- _Aim of the task_
Repeat verbatim, and only, the lines of the data below, beginning at the line that contains "ménager, pour ne" and stopping after the line that contains "façons libres et".

- _Working data_
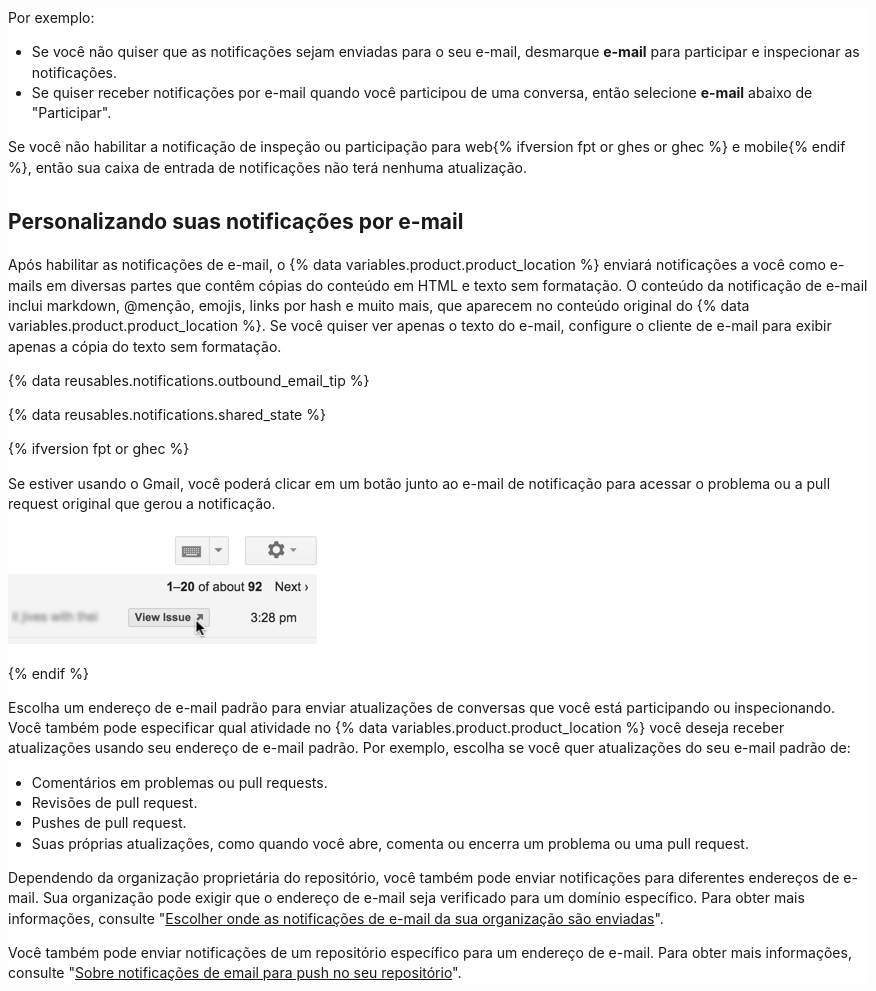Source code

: Por exemplo:
  - Se você não quiser que as notificações sejam enviadas para o seu e-mail, desmarque **e-mail** para participar e inspecionar as notificações.
  - Se quiser receber notificações por e-mail quando você participou de uma conversa, então selecione **e-mail** abaixo de "Participar".

Se você não habilitar a notificação de inspeção ou participação para web{% ifversion fpt or ghes or ghec %} e mobile{% endif %}, então sua caixa de entrada de notificações não terá nenhuma atualização.

## Personalizando suas notificações por e-mail

Após habilitar as notificações de e-mail, o {% data variables.product.product_location %} enviará notificações a você como e-mails em diversas partes que contêm cópias do conteúdo em HTML e texto sem formatação. O conteúdo da notificação de e-mail inclui markdown, @menção, emojis, links por hash e muito mais, que aparecem no conteúdo original do {% data variables.product.product_location %}. Se você quiser ver apenas o texto do e-mail, configure o cliente de e-mail para exibir apenas a cópia do texto sem formatação.

{% data reusables.notifications.outbound_email_tip %}

{% data reusables.notifications.shared_state %}

{% ifversion fpt or ghec %}

Se estiver usando o Gmail, você poderá clicar em um botão junto ao e-mail de notificação para acessar o problema ou a pull request original que gerou a notificação.

![Botões no Gmail](/assets/images/help/notifications/gmail-buttons.png)

{% endif %}

Escolha um endereço de e-mail padrão para enviar atualizações de conversas que você está participando ou inspecionando. Você também pode especificar qual atividade no {% data variables.product.product_location %} você deseja receber atualizações usando seu endereço de e-mail padrão. Por exemplo, escolha se você quer atualizações do seu e-mail padrão de:
  - Comentários em problemas ou pull requests.
  - Revisões de pull request.
  - Pushes de pull request.
  - Suas próprias atualizações, como quando você abre, comenta ou encerra um problema ou uma pull request.

Dependendo da organização proprietária do repositório, você também pode enviar notificações para diferentes endereços de e-mail. Sua organização pode exigir que o endereço de e-mail seja verificado para um domínio específico. Para obter mais informações, consulte "[Escolher onde as notificações de e-mail da sua organização são enviadas](/github/managing-subscriptions-and-notifications-on-github/configuring-notifications#choosing-where-your-organizations-email-notifications-are-sent)".

Você também pode enviar notificações de um repositório específico para um endereço de e-mail. Para obter mais informações, consulte "[Sobre notificações de email para push no seu repositório](/github/administering-a-repository/about-email-notifications-for-pushes-to-your-repository)".

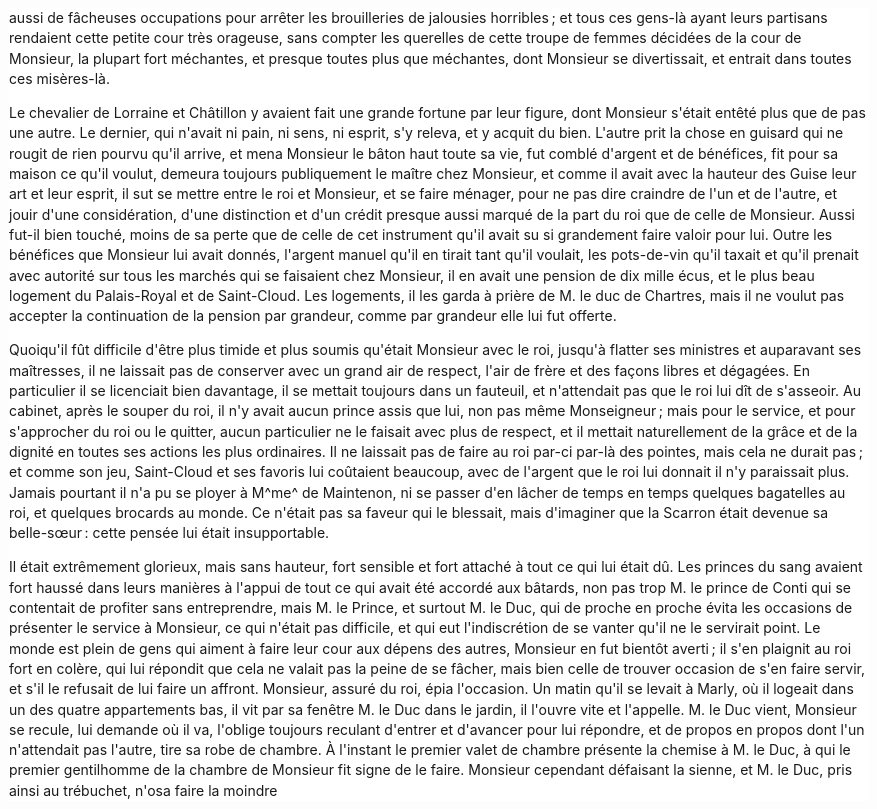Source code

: aussi de fâcheuses occupations pour arrêter les brouilleries de jalousies
horribles ; et tous ces gens-là ayant leurs partisans rendaient cette petite
cour très orageuse, sans compter les querelles de cette troupe de femmes
décidées de la cour de Monsieur, la plupart fort méchantes, et presque toutes
plus que méchantes, dont Monsieur se divertissait, et entrait dans toutes ces
misères-là.

Le chevalier de Lorraine et Châtillon y avaient fait une grande fortune par
leur figure, dont Monsieur s'était entêté plus que de pas une autre. Le
dernier, qui n'avait ni pain, ni sens, ni esprit, s'y releva, et y acquit du
bien. L'autre prit la chose en guisard qui ne rougit de rien pourvu qu'il
arrive, et mena Monsieur le bâton haut toute sa vie, fut comblé d'argent et de
bénéfices, fit pour sa maison ce qu'il voulut, demeura toujours publiquement
le maître chez Monsieur, et comme il avait avec la hauteur des Guise leur art
et leur esprit, il sut se mettre entre le roi et Monsieur, et se faire
ménager, pour ne pas dire craindre de l'un et de l'autre, et jouir d'une
considération, d'une distinction et d'un crédit presque aussi marqué de la
part du roi que de celle de Monsieur. Aussi fut-il bien touché, moins de sa
perte que de celle de cet instrument qu'il avait su si grandement faire valoir
pour lui. Outre les bénéfices que Monsieur lui avait donnés, l'argent manuel
qu'il en tirait tant qu'il voulait, les pots-de-vin qu'il taxait et qu'il
prenait avec autorité sur tous les marchés qui se faisaient chez Monsieur, il
en avait une pension de dix mille écus, et le plus beau logement du
Palais-Royal et de Saint-Cloud. Les logements, il les garda à prière de M. le
duc de Chartres, mais il ne voulut pas accepter la continuation de la pension
par grandeur, comme par grandeur elle lui fut offerte.

Quoiqu'il fût difficile d'être plus timide et plus soumis qu'était Monsieur
avec le roi, jusqu'à flatter ses ministres et auparavant ses maîtresses, il ne
laissait pas de conserver avec un grand air de respect, l'air de frère et des
façons libres et dégagées. En particulier il se licenciait bien davantage, il
se mettait toujours dans un fauteuil, et n'attendait pas que le roi lui dît de
s'asseoir. Au cabinet, après le souper du roi, il n'y avait aucun prince assis
que lui, non pas même Monseigneur ; mais pour le service, et pour s'approcher
du roi ou le quitter, aucun particulier ne le faisait avec plus de respect, et
il mettait naturellement de la grâce et de la dignité en toutes ses actions
les plus ordinaires. Il ne laissait pas de faire au roi par-ci par-là des
pointes, mais cela ne durait pas ; et comme son jeu, Saint-Cloud et ses favoris
lui coûtaient beaucoup, avec de l'argent que le roi lui donnait il n'y
paraissait plus. Jamais pourtant il n'a pu se ployer à M^me^ de Maintenon, ni se
passer d'en lâcher de temps en temps quelques bagatelles au roi, et quelques
brocards au monde. Ce n'était pas sa faveur qui le blessait, mais d'imaginer
que la Scarron était devenue sa belle-sœur : cette pensée lui était
insupportable.

Il était extrêmement glorieux, mais sans hauteur, fort sensible et fort
attaché à tout ce qui lui était dû. Les princes du sang avaient fort haussé
dans leurs manières à l'appui de tout ce qui avait été accordé aux bâtards,
non pas trop M. le prince de Conti qui se contentait de profiter sans
entreprendre, mais M. le Prince, et surtout M. le Duc, qui de proche en proche
évita les occasions de présenter le service à Monsieur, ce qui n'était pas
difficile, et qui eut l'indiscrétion de se vanter qu'il ne le servirait point.
Le monde est plein de gens qui aiment à faire leur cour aux dépens des autres,
Monsieur en fut bientôt averti ; il s'en plaignit au roi fort en colère, qui
lui répondit que cela ne valait pas la peine de se fâcher, mais bien celle de
trouver occasion de s'en faire servir, et s'il le refusait de lui faire un
affront. Monsieur, assuré du roi, épia l'occasion. Un matin qu'il se levait
à Marly, où il logeait dans un des quatre appartements bas, il vit par sa
fenêtre M. le Duc dans le jardin, il l'ouvre vite et l'appelle. M. le Duc
vient, Monsieur se recule, lui demande où il va, l'oblige toujours reculant
d'entrer et d'avancer pour lui répondre, et de propos en propos dont l'un
n'attendait pas l'autre, tire sa robe de chambre. À l'instant le premier valet
de chambre présente la chemise à M. le Duc, à qui le premier gentilhomme de la
chambre de Monsieur fit signe de le faire. Monsieur cependant défaisant la
sienne, et M. le Duc, pris ainsi au trébuchet, n'osa faire la moindre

- _Response below_
ménager, pour ne pas dire craindre de l'un et de l'autre, et jouir d'une
considération, d'une distinction et d'un crédit presque aussi marqué de la
part du roi que de celle de Monsieur. Aussi fut-il bien touché, moins de sa
perte que de celle de cet instrument qu'il avait su si grandement faire valoir
pour lui. Outre les bénéfices que Monsieur lui avait donnés, l'argent manuel
qu'il en tirait tant qu'il voulait, les pots-de-vin qu'il taxait et qu'il
prenait avec autorité sur tous les marchés qui se faisaient chez Monsieur, il
en avait une pension de dix mille écus, et le plus beau logement du
Palais-Royal et de Saint-Cloud. Les logements, il les garda à prière de M. le
duc de Chartres, mais il ne voulut pas accepter la continuation de la pension
par grandeur, comme par grandeur elle lui fut offerte.

Quoiqu'il fût difficile d'être plus timide et plus soumis qu'était Monsieur
avec le roi, jusqu'à flatter ses ministres et auparavant ses maîtresses, il ne
laissait pas de conserver avec un grand air de respect, l'air de frère et des
façons libres et dégagées. En particulier il se licenciait bien davantage, il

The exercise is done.